We get 12-14 eggs a day currently (one PBB is molting). We personally use 1-3 dozen eggs every 2 weeks or so, and sell 4-6 dozen a week for at least $4 a dozen. $64-72 egg income, $27.50/bag of food = my egg income pays for feeding my chickens, and my family's eggs are "free". Look at it this way, if you had a large breed dog, the cost of chicken feed is about the same cost you'd be paying for dog food every month. So the chickens are basically pets with breakfast benefits.

I think you need to reconsider your egg selling price and how you frame the cost of chicken food when discussing it with your husband. Also, if you can switch to production hens that lay extra large eggs every day, or at least a majority of your hens doing that, with some colored eggers for fun and customer appeal, that will increase your egg production while keeping your chicken feed cost the same, which lowers your feed to egg conversion ratio.

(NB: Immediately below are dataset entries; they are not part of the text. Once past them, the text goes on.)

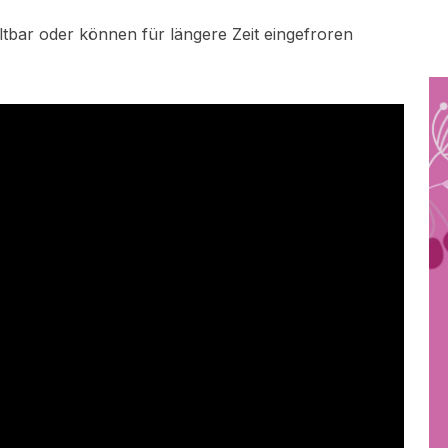
ltbar oder können für längere Zeit eingefroren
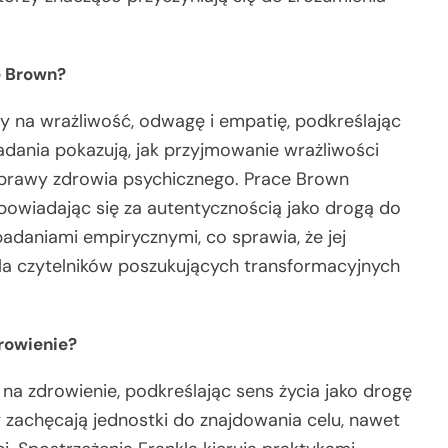
é Brown?
y na wrażliwość, odwagę i empatię, podkreślając
adania pokazują, jak przyjmowanie wrażliwości
poprawy zdrowia psychicznego. Prace Brown
opowiadając się za autentycznością jako drogą do
badaniami empirycznymi, co sprawia, że jej
dla czytelników poszukujących transformacyjnych
rowienie?
na zdrowienie, podkreślając sens życia jako drogę
 zachęcają jednostki do znajdowania celu, nawet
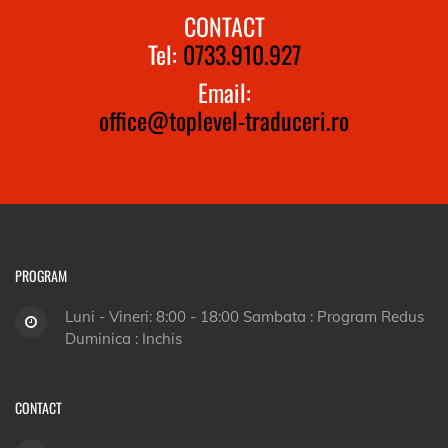
CONTACT
Tel:
0733.910.927
Email:
office@toplevel-traduceri.ro
PROGRAM
Luni - Vineri: 8:00 - 18:00 Sambata : Program Redus
Duminica : Inchis
CONTACT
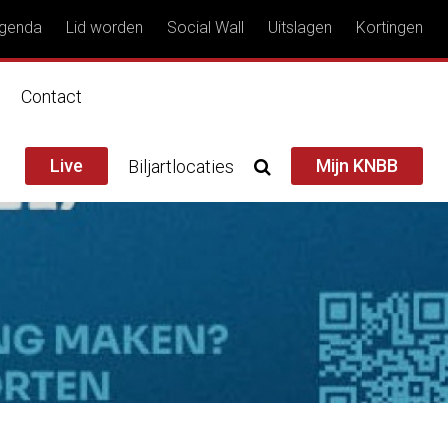
genda
Lid worden
Social Wall
Uitslagen
Kortingen
n
Contact
Live
Mijn KNBB
Biljartlocaties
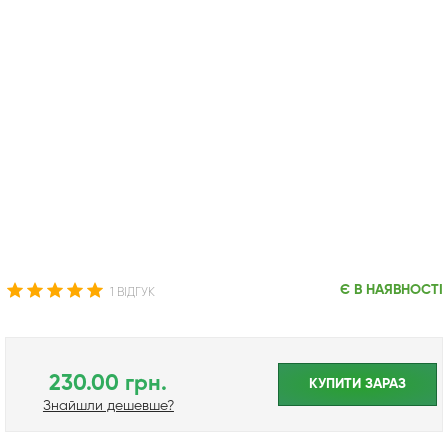
Є В НАЯВНОСТІ
1 ВІДГУК
230.00 грн.
КУПИТИ ЗАРАЗ
Знайшли дешевше?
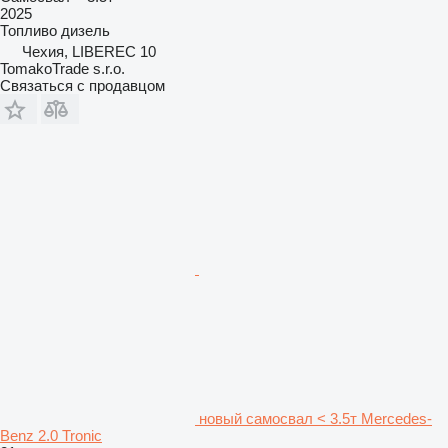
2025
Топливо
дизель
Чехия, LIBEREC 10
TomakoTrade s.r.o.
Связаться с продавцом
новый самосвал < 3.5т Mercedes-
Benz 2.0 Tronic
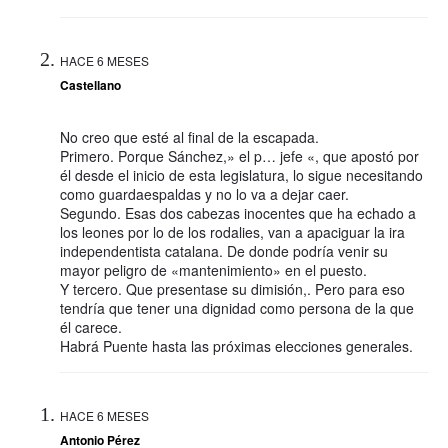
HACE 6 MESES
Castellano
No creo que esté al final de la escapada.
Primero. Porque Sánchez,» el p… jefe «, que apostó por
él desde el inicio de esta legislatura, lo sigue necesitando
como guardaespaldas y no lo va a dejar caer.
Segundo. Esas dos cabezas inocentes que ha echado a
los leones por lo de los rodalies, van a apaciguar la ira
independentista catalana. De donde podría venir su
mayor peligro de «mantenimiento» en el puesto.
Y tercero. Que presentase su dimisión,. Pero para eso
tendría que tener una dignidad como persona de la que
él carece.
Habrá Puente hasta las próximas elecciones generales.
HACE 6 MESES
Antonio Pérez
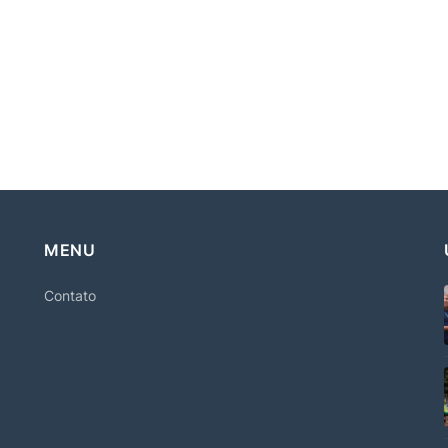
MENU
Contato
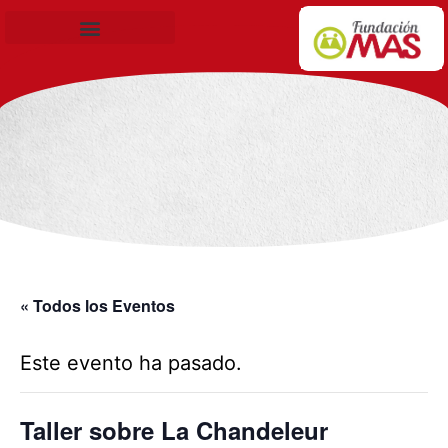
Becas de Formación
« Todos los Eventos
Este evento ha pasado.
Taller sobre La Chandeleur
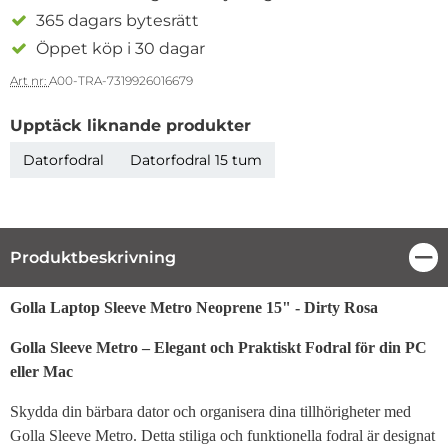
365 dagars bytesrätt
Öppet köp i 30 dagar
Art nr:
A00-TRA-7319926016679
Upptäck liknande produkter
Datorfodral
Datorfodral 15 tum
Produktbeskrivning
Stä
Produktbeskrivning
Golla Laptop Sleeve Metro Neoprene 15" - Dirty Rosa
Golla Sleeve Metro – Elegant och Praktiskt Fodral för din PC
eller Mac
Skydda din bärbara dator och organisera dina tillhörigheter med
Golla Sleeve Metro. Detta stiliga och funktionella fodral är designat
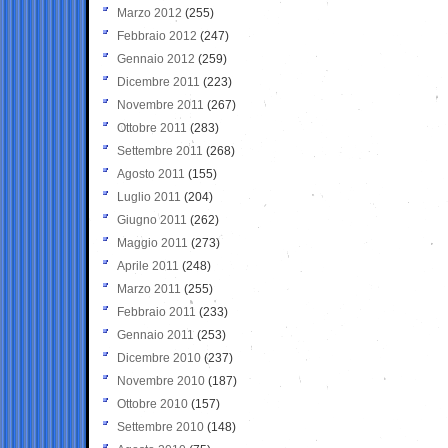
Marzo 2012
(255)
Febbraio 2012
(247)
Gennaio 2012
(259)
Dicembre 2011
(223)
Novembre 2011
(267)
Ottobre 2011
(283)
Settembre 2011
(268)
Agosto 2011
(155)
Luglio 2011
(204)
Giugno 2011
(262)
Maggio 2011
(273)
Aprile 2011
(248)
Marzo 2011
(255)
Febbraio 2011
(233)
Gennaio 2011
(253)
Dicembre 2010
(237)
Novembre 2010
(187)
Ottobre 2010
(157)
Settembre 2010
(148)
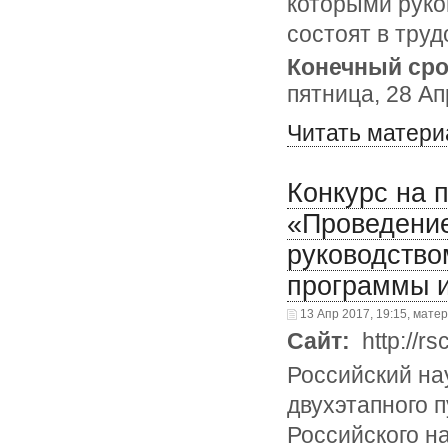
которыми руко
состоят в тру
Конечный сро
пятница, 28 Ап
Читать матери
Конкурс на 
«Проведение
руководство
программы и
13 Апр 2017, 19:15, мате
Сайт:
http://rs
Российский на
двухэтапного п
Российского н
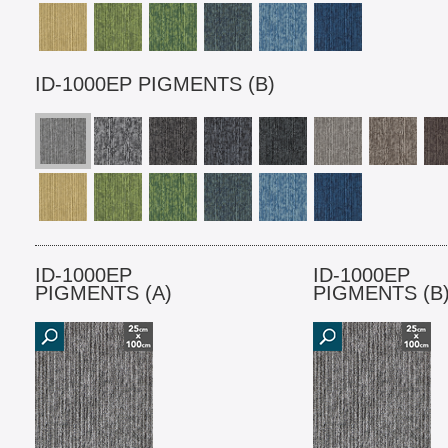
ID-1000EP PIGMENTS (B)
ID-1000EP
ID-1000EP
PIGMENTS (A)
PIGMENTS (B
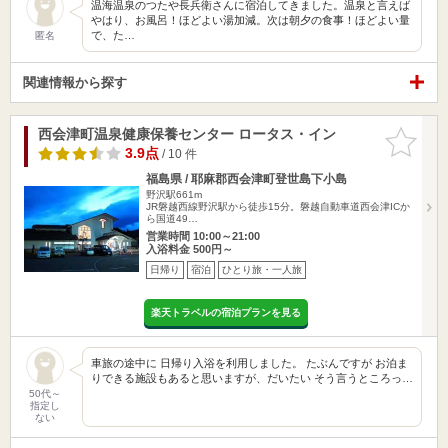
温海温泉のつたや長兵衛さんに宿泊してきました。温泉と言えば
やはり、お風呂！ほどよい湯加減。次は朝夕の食事！ほどよい量
で、た…
匿名
関連情報から探す
西会津町温泉健康保養センター ロータス・イン
お気に入
りに追加
3.9点
/ 10 件
福島県 / 耶麻郡西会津町登世島下小島
野沢駅661m
JR磐越西線野沢駅から徒歩15分。磐越自動車道西会津ICか
ら国道49…
営業時間 10:00～21:00
入浴料金 500円～
日帰り
宿泊
ひとり旅・一人旅
楽天トラベルの宿泊プランを見る
車旅の途中に 日帰り入浴を利用しました。 たぶんですが お泊ま
りできる施設もあると思いますが、だいたい そう言うところっ…
50代～
指定し
ない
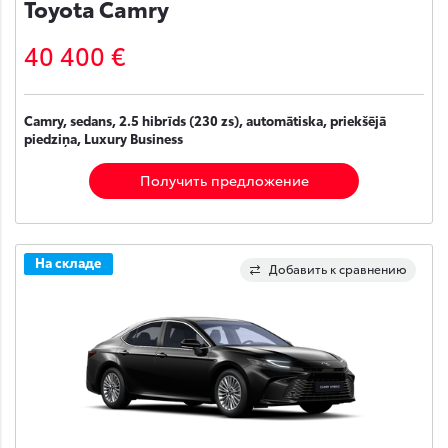
Toyota Camry
40 400 €
Camry, sedans, 2.5 hibrīds (230 zs), automātiska, priekšējā
piedziņa, Luxury Business
Получить предложение
На складе
Добавить к сравнению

I get that you're trying to utilize the person food and garden scraps you have available to lower the chickens' feed cost, but if you feed production chickens more than 10% non-commercial ration, the egg size will decrease and your chickens may have nutritional deficiencies that show up long term and lead to lowered egg production and possibly decreased health. On the other hand, if you stick with heritage breeds, they can probably tolerate a person food and garden scrap diet slightly better, but because they too have been optimized to some extent for egg production and size (for dual-purpose birds), they will still need a significant amount of commercial feed to maintain optimal health, and then you are dealing with less egg production than for production breeds.

Good luck figuring it out!
 
I tried soaking or fermenting layer pellets. They just ate it up faster. I plan to grow some fodders, grains, seeds this spring to supplement even less commercial feed than I'm already providing. Commercial feeds often contain ingredients that aren't even the best for whatever animal it is meant for. Their top priority is $. Our ancestors in the Great Depression didn't have $ to waste on processed feed. The heritage breeds they successfully raised without commercial feed are still widely available.
My chickens are primarily for egg production. I don't keep them for longer than 3-4 yrs max before harvesting the meat. I don't worry about them eating every single nutrient on a list every single day. They get balance over time through a variety of foods.